Samples collection and Biochemical analysis
The biochemical analysis of feed and fish carcass samples was carried out based on (AOAC 2000). At the end of the experiment, five fish were removed from each tank and then dissected to weigh the liver and viscera, then HSI and VSI were determined. Techniques (AOAC 2000) were used to analyze crude lipid (CL), moisture and crude protein (CP). Moisture was measured at 105o Celsius in the oven for 24 h (Labostar-LG122 Tabia Espec, Osaka, Japan). Chloroform/methanol (2:1v/v) extraction process predicted for crude lipids. (Folch et al. 1957) The CP analyzed using the automatic processing of Kjeldahl (Buchi430/) Using the Kjeltec method (N 6.25) with the automatic Kjeldahl system (Buchi 430/323) Model 1265, Moline IL, USA). Furthermore, for the determination of ash, the sample was burned at 550 C in a muffle furnace for 3 hours. Gross energy (GE) has been approximated for formulated diets factors 23.62, 39.5 and 17.56 KJ/g for CP, EE and carbohydrate respectively were used (NRC 1993).
Water quality parameters
Water quality parameters such as temperature, salinity, dissolved oxygen (DO), and pH were recorded daily using Celsius glass thermometer, Handheld Refractometer, mobile digital DO-meter (Model: HI9146) and Digital pH meter, respectively. The concentrations of ammonia, alkalinity, nitrate, and nitrite were measured by following the methods of APHA (1995). Details of the water quality parameters recorded during the study period are given in Table 2.

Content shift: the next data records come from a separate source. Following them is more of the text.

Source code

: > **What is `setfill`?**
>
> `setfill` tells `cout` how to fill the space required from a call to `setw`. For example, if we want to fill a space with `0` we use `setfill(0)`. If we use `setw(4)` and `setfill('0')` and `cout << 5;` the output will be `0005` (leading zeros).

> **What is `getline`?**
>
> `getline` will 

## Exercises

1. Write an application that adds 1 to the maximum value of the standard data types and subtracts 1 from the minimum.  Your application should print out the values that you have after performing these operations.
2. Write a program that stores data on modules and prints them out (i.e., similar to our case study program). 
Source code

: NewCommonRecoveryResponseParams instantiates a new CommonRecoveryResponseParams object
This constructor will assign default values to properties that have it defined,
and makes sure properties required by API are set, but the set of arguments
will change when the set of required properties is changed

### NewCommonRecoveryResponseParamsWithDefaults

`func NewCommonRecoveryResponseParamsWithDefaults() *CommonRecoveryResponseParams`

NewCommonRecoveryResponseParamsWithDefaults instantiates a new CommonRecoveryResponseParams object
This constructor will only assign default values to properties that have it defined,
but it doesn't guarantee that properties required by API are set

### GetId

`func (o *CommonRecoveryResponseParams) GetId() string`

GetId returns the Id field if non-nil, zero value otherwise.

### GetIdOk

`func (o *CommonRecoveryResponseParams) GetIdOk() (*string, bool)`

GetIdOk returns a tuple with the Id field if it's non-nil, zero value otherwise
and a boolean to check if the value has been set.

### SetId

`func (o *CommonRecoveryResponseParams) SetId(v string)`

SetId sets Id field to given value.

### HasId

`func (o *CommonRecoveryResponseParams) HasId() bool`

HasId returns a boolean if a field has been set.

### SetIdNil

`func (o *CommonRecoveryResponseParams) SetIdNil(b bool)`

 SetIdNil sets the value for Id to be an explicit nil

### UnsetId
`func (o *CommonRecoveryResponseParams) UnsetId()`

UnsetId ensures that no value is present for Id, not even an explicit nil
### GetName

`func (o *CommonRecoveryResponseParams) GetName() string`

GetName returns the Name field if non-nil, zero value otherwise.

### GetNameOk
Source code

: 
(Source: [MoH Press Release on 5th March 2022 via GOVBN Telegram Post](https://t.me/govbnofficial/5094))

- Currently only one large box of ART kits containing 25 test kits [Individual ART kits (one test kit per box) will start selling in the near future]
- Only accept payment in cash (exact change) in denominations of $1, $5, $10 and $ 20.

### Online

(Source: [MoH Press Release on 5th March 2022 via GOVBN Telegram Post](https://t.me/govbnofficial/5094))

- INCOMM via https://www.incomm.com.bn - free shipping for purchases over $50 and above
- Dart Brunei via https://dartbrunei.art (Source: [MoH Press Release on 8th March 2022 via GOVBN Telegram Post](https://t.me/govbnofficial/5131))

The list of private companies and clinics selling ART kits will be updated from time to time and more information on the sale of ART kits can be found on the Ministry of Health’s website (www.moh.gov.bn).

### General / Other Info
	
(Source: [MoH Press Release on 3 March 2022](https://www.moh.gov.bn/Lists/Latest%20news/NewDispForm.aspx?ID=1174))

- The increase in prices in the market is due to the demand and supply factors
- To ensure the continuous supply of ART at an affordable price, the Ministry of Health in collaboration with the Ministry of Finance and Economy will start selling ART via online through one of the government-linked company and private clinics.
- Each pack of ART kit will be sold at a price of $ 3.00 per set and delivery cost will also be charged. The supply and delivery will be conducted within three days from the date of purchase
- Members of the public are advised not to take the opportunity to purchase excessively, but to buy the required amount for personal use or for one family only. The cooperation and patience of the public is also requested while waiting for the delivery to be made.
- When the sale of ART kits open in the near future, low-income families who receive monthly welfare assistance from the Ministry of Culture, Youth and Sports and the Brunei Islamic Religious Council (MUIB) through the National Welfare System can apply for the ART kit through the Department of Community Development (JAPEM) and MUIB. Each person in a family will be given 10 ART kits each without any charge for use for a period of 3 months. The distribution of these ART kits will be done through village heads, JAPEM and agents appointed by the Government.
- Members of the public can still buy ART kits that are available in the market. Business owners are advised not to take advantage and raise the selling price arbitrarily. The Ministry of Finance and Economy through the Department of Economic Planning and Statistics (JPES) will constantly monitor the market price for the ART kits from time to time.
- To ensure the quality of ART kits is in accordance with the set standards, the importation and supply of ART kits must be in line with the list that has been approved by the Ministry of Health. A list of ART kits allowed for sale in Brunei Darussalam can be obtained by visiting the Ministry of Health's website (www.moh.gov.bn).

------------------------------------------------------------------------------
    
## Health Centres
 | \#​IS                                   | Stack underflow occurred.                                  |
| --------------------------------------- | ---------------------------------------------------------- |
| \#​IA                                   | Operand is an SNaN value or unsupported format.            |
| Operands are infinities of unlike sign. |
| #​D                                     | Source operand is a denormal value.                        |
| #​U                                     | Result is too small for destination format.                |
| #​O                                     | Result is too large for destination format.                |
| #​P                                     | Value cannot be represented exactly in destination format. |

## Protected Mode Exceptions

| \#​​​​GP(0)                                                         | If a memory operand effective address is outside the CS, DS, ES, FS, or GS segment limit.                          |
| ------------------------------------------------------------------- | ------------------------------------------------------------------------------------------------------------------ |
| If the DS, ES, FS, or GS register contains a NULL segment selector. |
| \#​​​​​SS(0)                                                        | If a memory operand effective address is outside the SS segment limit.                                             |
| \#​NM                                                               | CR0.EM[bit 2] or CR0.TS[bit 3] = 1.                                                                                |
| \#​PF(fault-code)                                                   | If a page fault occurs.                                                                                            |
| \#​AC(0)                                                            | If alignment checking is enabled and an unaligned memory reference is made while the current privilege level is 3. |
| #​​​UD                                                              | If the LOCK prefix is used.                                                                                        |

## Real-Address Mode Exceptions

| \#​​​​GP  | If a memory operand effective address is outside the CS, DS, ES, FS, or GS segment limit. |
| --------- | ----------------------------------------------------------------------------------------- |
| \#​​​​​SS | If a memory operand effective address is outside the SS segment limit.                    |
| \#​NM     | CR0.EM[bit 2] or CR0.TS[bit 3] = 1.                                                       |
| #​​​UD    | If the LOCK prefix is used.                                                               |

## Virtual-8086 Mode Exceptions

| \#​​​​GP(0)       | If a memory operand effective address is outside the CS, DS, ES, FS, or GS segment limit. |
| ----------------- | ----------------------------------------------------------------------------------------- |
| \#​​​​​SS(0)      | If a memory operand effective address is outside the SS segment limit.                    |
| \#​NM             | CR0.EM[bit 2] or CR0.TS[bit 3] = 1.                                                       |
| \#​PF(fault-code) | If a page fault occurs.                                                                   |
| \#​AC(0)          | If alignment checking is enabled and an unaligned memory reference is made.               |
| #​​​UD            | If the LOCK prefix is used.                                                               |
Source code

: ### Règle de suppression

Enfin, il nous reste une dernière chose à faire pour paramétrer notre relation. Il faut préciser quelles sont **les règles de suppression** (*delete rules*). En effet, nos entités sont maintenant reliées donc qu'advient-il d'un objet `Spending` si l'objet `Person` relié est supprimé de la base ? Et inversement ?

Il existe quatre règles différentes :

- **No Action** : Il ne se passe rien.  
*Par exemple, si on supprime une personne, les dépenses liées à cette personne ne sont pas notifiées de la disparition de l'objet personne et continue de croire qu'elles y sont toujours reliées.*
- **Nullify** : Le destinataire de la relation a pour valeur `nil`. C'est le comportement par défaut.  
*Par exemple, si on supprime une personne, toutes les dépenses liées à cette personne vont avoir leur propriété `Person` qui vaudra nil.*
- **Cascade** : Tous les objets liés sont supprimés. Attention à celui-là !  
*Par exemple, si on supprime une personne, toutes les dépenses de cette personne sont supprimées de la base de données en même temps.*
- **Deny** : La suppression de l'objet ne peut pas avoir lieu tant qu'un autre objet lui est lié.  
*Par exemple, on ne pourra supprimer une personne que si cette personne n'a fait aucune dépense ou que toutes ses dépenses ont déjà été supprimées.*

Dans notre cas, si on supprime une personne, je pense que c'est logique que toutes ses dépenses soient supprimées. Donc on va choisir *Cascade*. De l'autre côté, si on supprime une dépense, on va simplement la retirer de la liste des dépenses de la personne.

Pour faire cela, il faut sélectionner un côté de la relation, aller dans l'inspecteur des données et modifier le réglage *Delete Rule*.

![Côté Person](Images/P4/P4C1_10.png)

Growth performance analysis
The wet weight gain, average daily weight gain (ADWG), specific growth rate (SGR), feed conversion ratio (FCR), hepatosomatic index (HSI), viscerosomatic index (VSI), Fulton’s condition factor (CF), survival rate (SR) and total biomass were calculated with the following formula adopted by Hassan et al. (2020b):
WG=Final weight-initial weight
ADWG= {(Final weight-Initial weight)/Days}
SGR (%) = [(Ln FBW – Ln IBW) / day] × 100
FCR=Food given (g)/Weight gain (g)
Fulton’s condition factor (K) = (Weight/Length3) ×100
VSI = {weight of visceral organs and associated fat tissue (g)/wet body weight} ×100
HSI= weight of liver (g)/empty fish weight (g) ×100
SR (%) = (No. of fish survived/ No. of fish released) ×100
Cannibalism (%) = 100 × [(LS – M – LC)/LS]
Where, LS stocked at the beginning of sea bass, LC is the number of sea bass collected at the end of the study and M is natural mortality
Biomass = Average bodyweight × No of fish
Statistical analysis
All data were analyzed using STATISTICA V.13 software (StatSoft Inc., Tulsa, OK, USA). Residuals were tested for normality (Shapiro–Wilk test) and homogeneity of variance (plot of residuals versus predicted values). The percentages data were natural log (LN)-transformed before analysis. The effects of different salinity group on the growth performance and health indices of Asian seabass juveniles at different culture periods were analyzed using a repeated-measures ANOVA model containing culture period (fixed repeated factor) and different salinity groups (fixed factor) main effects as well the culture period × different salinity groups interaction term. Then, the model was decomposed into a series of one-way ANOVA was run to test the effects of different salinity levels on the wet weight gain, average daily weight gain, specific growth rate, hepatosomatic index, viscerosomatic index, Fulton’s condition factor, feed conversion ratio, survival rate and biomass for different culture periods. A posteriori analysis was performed using Tukey’s multiple comparisons procedures. A significance level of p < 0.05 was used for all statistical tests.